• **Problem description**: Reproduce every one of the following entries word for word, leaving out the pictures.

═════ Data

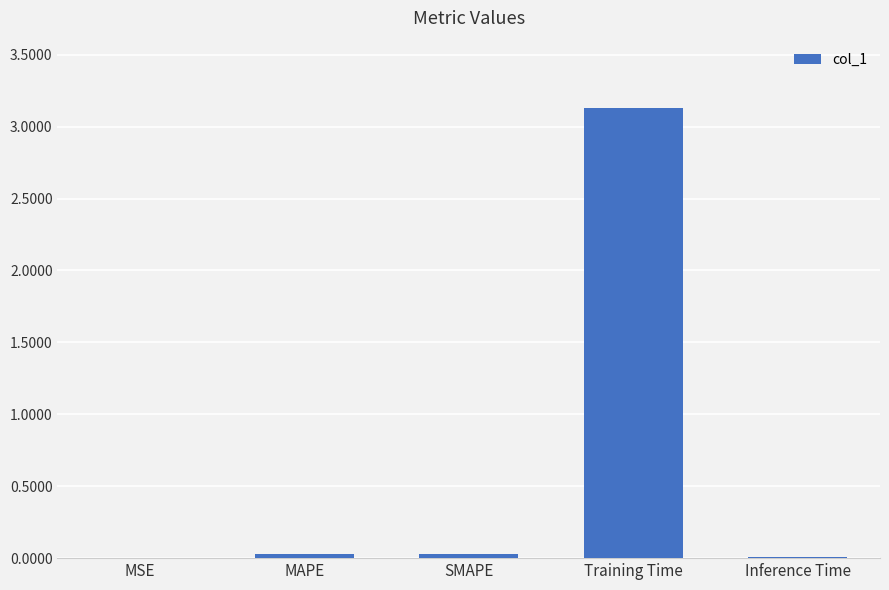

Is it true that the value at Training Time is 3.1?

True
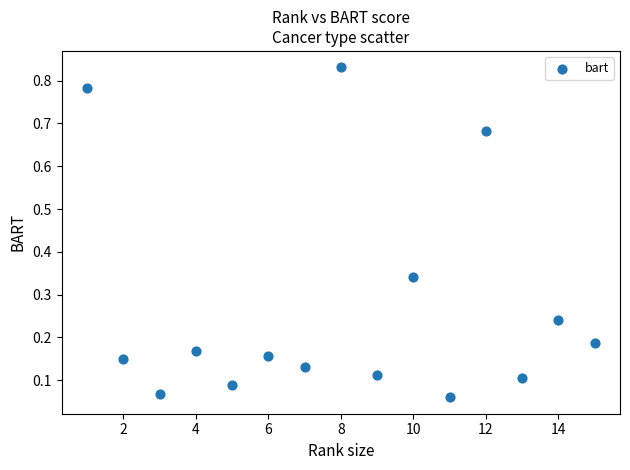

What is the range of X values (max minus min)?

14.0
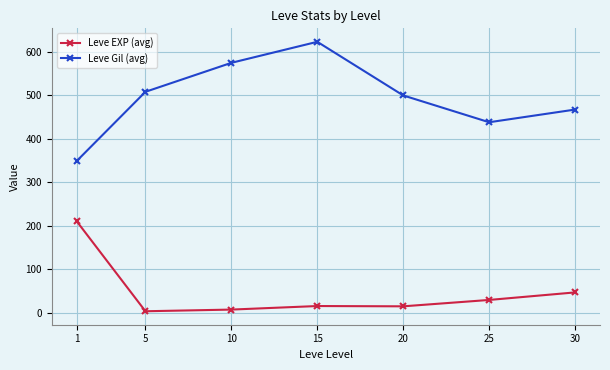

Which series has the widest spread of values?

Leve Gil (avg)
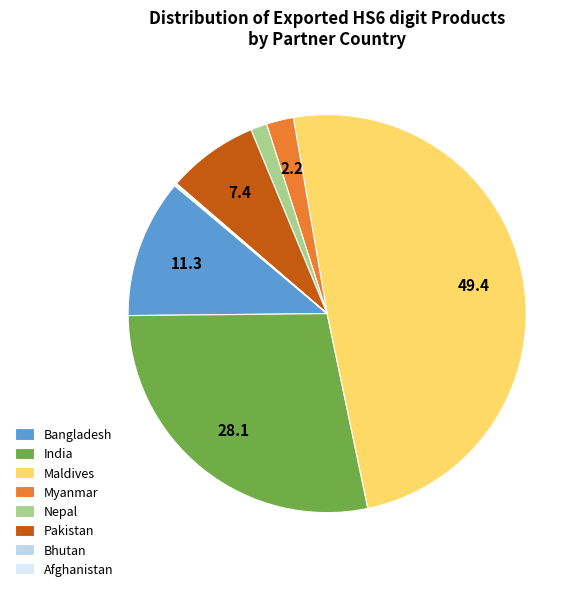

What is the total percentage of India and Maldives?

77.6%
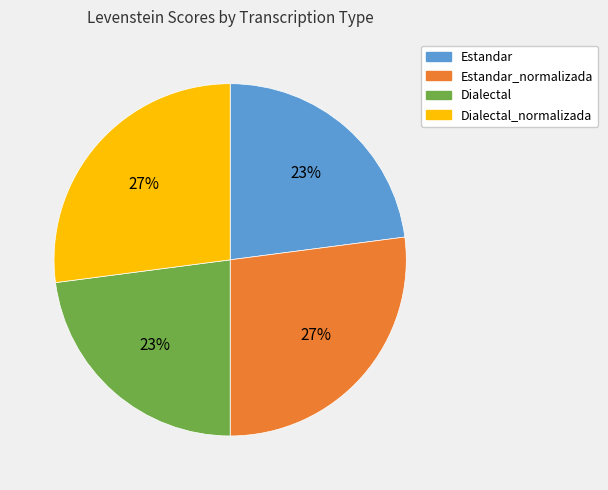

Does any single category account for the majority?

No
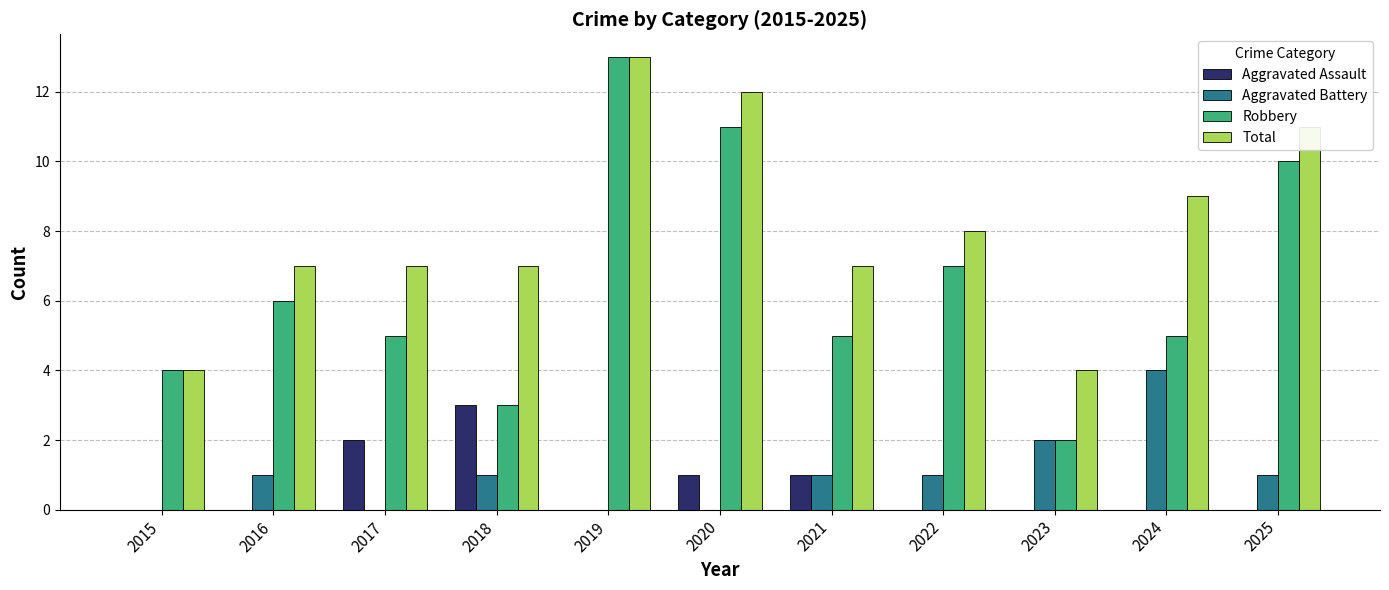

The value of Aggravated Battery at 2019 is 0. True or false?

True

══════════

• **Answer for the task**:
Is it true that the value at Training Time is 3.1?

True

What is the range of X values (max minus min)?

14.0

Which series has the widest spread of values?

Leve Gil (avg)

What is the total percentage of India and Maldives?

77.6%

Does any single category account for the majority?

No

The value of Aggravated Battery at 2019 is 0. True or false?

True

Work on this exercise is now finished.